Tide data for Cojímar comes from the Open-Meteo Marine API, a gridded model product. Timing accuracy is ±45 minutes, height accuracy ±0.3 m — usable for trip planning, not for navigation.

Common questions

Tide questions about Cojímar, La Habana

Quick answers to the most common questions about tide times, range, and water access at Cojímar, La Habana.

What is the tidal range at Cojímar and how does it affect the beach?

Cojímar is on Cuba's north coast in the Caribbean tidal basin — microtidal, with a mean spring range of 0.2–0.4 m and a diurnal pattern (one high, one low per day). At high spring water the beach below the seawall disappears entirely and the water reaches the wall's base. At low spring water 5–8 m of dark sand is exposed below the wall. That 5–8 m strip is the full beach at Cojímar — the bay geometry and the micro-range mean this is never a wide-sand beach, even at the lowest tides. The compressed tidal shift concentrates fish closer to the headland structure at low water.

What is the connection between Cojímar and The Old Man and the Sea?

Ernest Hemingway kept his boat Pilar at the Cojímar harbour from 1939 until 1961. Gregorio Fuentes, a Cojímar-born fisherman who served as Hemingway's boat captain for 22 years, was the primary model for Santiago in The Old Man and the Sea (1952). Fuentes continued fishing from the village after Hemingway's death and died in Cojímar in 2002 at age 104. The novella was published from Hemingway's Havana home but the harbour, the boats, and the fishing patterns it describes are Cojímar's. Hemingway received the Nobel Prize in Literature in 1954, citing the novella specifically.

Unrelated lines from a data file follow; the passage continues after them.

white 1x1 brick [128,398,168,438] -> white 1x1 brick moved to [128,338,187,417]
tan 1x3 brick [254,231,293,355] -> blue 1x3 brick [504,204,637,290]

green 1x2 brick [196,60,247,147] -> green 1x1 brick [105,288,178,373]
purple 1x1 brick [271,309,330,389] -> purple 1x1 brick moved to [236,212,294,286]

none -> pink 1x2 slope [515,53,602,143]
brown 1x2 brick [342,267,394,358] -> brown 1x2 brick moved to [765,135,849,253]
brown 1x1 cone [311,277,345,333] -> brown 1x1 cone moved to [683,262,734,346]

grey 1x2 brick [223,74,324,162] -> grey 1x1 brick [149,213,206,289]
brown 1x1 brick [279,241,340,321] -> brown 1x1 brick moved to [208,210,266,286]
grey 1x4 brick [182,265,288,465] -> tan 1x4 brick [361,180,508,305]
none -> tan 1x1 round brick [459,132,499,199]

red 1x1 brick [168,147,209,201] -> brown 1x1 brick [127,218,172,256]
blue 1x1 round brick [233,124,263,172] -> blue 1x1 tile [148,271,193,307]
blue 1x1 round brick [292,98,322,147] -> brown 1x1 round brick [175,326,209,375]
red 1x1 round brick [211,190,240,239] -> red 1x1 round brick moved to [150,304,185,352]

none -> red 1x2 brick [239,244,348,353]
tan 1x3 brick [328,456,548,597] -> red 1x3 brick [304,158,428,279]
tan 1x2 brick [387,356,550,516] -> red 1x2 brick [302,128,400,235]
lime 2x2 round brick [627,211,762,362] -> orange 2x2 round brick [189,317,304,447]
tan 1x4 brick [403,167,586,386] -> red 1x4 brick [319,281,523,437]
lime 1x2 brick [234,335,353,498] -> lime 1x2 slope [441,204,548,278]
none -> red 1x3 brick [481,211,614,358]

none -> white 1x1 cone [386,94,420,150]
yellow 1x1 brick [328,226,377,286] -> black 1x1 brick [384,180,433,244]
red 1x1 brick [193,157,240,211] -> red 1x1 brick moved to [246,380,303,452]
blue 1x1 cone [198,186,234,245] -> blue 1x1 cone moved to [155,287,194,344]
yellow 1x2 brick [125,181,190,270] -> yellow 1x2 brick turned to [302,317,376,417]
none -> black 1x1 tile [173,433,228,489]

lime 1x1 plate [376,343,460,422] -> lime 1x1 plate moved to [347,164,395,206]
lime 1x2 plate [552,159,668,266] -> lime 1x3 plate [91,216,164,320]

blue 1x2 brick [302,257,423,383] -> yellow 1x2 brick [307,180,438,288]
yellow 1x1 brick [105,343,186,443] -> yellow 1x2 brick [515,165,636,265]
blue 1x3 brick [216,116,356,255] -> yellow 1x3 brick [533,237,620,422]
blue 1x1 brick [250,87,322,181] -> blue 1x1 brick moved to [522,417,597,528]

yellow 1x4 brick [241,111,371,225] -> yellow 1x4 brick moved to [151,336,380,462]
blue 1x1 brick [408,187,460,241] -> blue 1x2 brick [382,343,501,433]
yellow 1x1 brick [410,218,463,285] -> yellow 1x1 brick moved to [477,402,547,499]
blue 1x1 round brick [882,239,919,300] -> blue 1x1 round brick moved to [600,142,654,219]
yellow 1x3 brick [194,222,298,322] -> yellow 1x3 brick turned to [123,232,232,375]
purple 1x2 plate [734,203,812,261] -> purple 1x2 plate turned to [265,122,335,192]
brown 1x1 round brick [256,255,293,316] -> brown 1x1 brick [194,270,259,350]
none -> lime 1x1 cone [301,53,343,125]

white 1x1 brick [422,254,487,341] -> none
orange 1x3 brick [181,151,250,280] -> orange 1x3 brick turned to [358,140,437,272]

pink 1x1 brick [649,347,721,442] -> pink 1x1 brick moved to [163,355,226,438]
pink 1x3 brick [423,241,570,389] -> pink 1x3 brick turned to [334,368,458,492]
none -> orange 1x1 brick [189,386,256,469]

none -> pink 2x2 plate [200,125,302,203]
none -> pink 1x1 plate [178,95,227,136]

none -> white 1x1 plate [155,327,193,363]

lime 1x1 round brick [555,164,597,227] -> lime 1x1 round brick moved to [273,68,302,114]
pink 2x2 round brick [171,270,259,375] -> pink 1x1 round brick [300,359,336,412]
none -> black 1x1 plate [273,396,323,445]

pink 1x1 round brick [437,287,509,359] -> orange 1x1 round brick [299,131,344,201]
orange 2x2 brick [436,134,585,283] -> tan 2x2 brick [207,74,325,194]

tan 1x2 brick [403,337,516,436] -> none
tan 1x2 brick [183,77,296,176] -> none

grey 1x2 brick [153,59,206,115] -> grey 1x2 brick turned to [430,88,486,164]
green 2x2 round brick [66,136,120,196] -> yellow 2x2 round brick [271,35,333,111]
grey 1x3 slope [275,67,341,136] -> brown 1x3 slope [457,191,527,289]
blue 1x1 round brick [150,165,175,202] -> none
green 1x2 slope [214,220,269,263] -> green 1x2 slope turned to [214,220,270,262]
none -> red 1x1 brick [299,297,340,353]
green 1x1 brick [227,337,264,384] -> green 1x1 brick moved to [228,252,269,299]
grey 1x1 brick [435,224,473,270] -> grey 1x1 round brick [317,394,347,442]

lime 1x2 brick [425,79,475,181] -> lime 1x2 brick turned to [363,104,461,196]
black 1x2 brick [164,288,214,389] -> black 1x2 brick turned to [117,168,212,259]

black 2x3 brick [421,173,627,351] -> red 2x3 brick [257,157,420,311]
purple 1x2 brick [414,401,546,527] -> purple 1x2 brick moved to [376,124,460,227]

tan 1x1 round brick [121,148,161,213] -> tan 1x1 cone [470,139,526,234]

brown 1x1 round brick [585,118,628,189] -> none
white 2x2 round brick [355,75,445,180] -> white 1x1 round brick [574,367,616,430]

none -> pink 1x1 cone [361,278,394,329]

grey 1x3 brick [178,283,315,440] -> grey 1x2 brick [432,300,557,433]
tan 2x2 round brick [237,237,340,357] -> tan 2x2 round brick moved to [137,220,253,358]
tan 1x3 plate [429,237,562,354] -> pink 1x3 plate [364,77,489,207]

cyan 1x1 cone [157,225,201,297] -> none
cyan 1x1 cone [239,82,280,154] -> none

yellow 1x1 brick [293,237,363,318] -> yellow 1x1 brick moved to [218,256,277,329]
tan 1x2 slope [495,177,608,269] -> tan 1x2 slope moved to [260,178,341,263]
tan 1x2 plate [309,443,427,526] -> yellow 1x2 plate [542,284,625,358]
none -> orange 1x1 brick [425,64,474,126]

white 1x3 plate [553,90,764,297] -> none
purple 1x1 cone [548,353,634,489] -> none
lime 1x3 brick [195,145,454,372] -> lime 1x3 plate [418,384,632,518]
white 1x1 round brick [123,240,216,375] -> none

What is the story behind the Hemingway bronze bust in Cojímar?

After Hemingway died in Idaho in July 1961, Cojímar fishermen organised a private memorial. They collected their own boat propellers — functional working metal, the kind of hardware that costs a fishing family real money — had them melted down, and commissioned a bronze bust of Hemingway from the proceeds. The bust was installed in a small open circular pavilion on the Cojímar waterfront, visible from the harbour. It was not a government project or a tourist authority initiative. It was made by the fishing community that knew him, from the metal they worked with, at a time when that community had limited access to cash or materials.

What is El Torreon de Cojímar and what happened there in 1762?

El Torreon de Cojímar is a 17th-century Spanish coastal fort built in 1649 on the headland at the eastern edge of Cojímar Bay. In June 1762, British naval and land forces used the Cojímar shore as a landing point during the military operation to capture Havana. The fort was taken and held during the British occupation, which ran from August 1762 to July 1763 — eleven months during which Havana was briefly under British administration. The occupation ended under the Treaty of Paris, and the fort reverted to Spain. The structure is still on the headland, in reasonable condition, and is visible from La Terraza restaurant across the bay.

Is La Terraza restaurant still operating in Cojímar?

La Terraza is open on the Cojímar waterfront, roughly 100 m from the Hemingway bust pavilion. Hemingway and Gregorio Fuentes ate there regularly in the 1940s and 1950s — it was the restaurant nearest the harbour. The current restaurant has photographs of Hemingway on the walls and serves fish and Cuban standards. The upper terrace has a direct view of the bay, the harbour entrance, and the El Torreon headland. It operates as a state-run restaurant with the usual Cuban menu constraints, but the food is reliable and the view is the reason to sit on the terrace rather than inside.